El 16 de noviembre conmemoramos el horrendo asesinato de seis jesuitas y sus dos colaboradoras (madre e hija) en la Universidad Centroamericana (UCA) de El Salvador. Hace veinte años, en plena guerra civil, el batallón Atlacatl acribilló a las autoridades de esa universidad, y para que no quedaran testigos, en otra parte de la casa, asesinaron a las dos auxiliares. Este hecho fue parte de una sangrienta guerra civil, iniciada por una política de exclusión y de represión contra las mayorías salvadoreñas carentes de oportunidades y de vida digna en el "país de las 14 familias". Tras un golpe de Estado, una larga guerra de doce años y una cadena de asesinatos, que incluso llevó a un sicario a asesinar al santo arzobispo Óscar Arnulfo Romero en el altar, el conflicto originó 75,000 muertos y más de un millón de desplazados.
Los sacerdotes asesinados eran compañeros y amigos míos; unos fueron compañeros de estudios, con otros coincidí en seminarios de reflexión, y con varios compartí retiros espirituales. Les quitaron la vida por ser consecuentes con sus principios cristianos y su responsabilidad universitaria, por su empeño en hacer una universidad al servicio de la libertad, de la justicia y de la construcción de un país desarrollado para todos. La UCA, con su rector Ignacio Ellacuría, realizó investigaciones, denunció abusos, presentó propuestas de país. Lamentablemente, con las salidas bloqueadas, el Frente Farabundo Martí y otros grupos tomaron las armas, y el país entró en una espiral de violencia sin fin. Las guerras exigen la eliminación del otro, sin matices, ni diálogos; el que no se radicaliza y embrutece es un traidor, como los jesuitas que vivían amenazados. Ese múltiple crimen, hace veinte años, dejó a la UCA sin autoridades. Naturalmente, para los militares y la ultraderecha radicalizada, Ellacuría y los jesuitas eran traidores y agentes de la guerrilla, y matarlos era hacer patria.

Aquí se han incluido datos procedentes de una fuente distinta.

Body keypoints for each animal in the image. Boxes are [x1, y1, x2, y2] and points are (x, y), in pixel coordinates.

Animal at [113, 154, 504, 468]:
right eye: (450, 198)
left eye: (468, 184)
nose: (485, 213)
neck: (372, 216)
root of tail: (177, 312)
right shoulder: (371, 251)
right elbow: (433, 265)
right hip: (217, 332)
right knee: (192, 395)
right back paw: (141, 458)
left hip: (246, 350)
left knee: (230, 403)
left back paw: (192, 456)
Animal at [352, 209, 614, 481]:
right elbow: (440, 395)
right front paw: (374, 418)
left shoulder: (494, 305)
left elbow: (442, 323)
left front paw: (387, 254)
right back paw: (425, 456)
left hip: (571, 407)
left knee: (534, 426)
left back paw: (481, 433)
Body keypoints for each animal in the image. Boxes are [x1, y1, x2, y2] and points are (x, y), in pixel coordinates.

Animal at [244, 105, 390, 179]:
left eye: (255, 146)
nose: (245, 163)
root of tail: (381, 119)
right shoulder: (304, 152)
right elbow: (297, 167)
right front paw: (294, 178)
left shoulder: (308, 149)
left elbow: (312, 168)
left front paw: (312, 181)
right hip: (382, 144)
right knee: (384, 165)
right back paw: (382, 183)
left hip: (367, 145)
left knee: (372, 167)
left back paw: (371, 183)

Dos meses antes de su asesinato, me encontré con Ellacuría en el aeropuerto de Madrid; me contó que estaba promoviendo el diálogo y la negociación, con peligro de ser acusado por ambos bandos. Se sentía optimista, pues el Presidente lo había llamado y quería que lo ayudara en esa dirección. Me manifestaba que Cristiani —conservador y miembro de un partido agresivo— era inteligente y empezaba a ver (como también algunos jefes guerrilleros) que sin diálogo y negociación no había salida en esa guerra con fuerzas empatadas. El horrendo asesinato (hoy esclarecido, aunque con los responsables mayores sin condena) escandalizó al mundo y puso en evidencia la locura de continuar la guerra; por lo que dos años más tarde culminaron las negociaciones, se terminó la guerra y se encauzaron las elecciones democráticas que terminaron con resultados respetados.

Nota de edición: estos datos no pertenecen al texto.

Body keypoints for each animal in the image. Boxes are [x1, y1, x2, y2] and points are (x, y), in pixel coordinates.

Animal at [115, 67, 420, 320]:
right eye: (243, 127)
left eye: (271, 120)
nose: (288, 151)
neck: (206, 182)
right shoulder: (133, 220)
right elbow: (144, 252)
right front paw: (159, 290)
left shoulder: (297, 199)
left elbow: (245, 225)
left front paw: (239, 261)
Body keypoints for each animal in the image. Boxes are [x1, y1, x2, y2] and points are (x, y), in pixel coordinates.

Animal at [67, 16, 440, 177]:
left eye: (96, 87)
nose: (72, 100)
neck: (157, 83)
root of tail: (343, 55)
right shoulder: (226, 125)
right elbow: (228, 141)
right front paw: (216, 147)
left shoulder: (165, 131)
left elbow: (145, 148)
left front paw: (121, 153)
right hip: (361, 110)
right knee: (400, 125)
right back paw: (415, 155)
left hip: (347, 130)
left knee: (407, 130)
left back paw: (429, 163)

El Salvador sigue teniendo problemas tremendos; su ingreso principal en divisas viene de las remesas de dos millones de salvadoreños aventados a la migración por la guerra y la pobreza; las "maras" o pandillas juveniles se revuelcan entre la violencia y la miseria. El país no puede salir adelante si los sectores enfrentados no llegan a un proyecto nacional negociado, para construir esperanza y oportunidades de vida para todos. El presidente Mauricio Funes, que recientemente ganó las elecciones con el respaldo del ala más dura del Frente Farabundo Martí, es inteligente, moderado y sensato. También entre los empresarios y el partido de derecha Arena parecen prevalecer los convencidos de que no habrá país sin oportunidad para todos. La Universidad Centroamericana sigue formando para el diálogo. Una universidad no puede evadir los problemas nacionales, ni puede fomentar la exclusión, sino valores para liberar al país de los crímenes y exclusiones del pasado. Los salvadoreños son duros, y sobresalen como trabajadores y empresarios muy laboriosos, y tienen que entenderse y sumar fuerzas. La sangre de nuestros hermanos jesuitas mártires sigue inspirando la fidelidad universitaria para construir juntos y con espíritu cristiano la nación, sin dejarse atrapar por el pasado criminal. Creemos en el Dios liberador revelado en el amor de Jesús. En su nombre no se puede bendecir la opresión ni se pueden canonizar sistemas totalitarios envueltos en la falsa promesa de "paraísos en la tierra", ni sembrar la idolatría de identificar al Estado y la Revolución con Dios.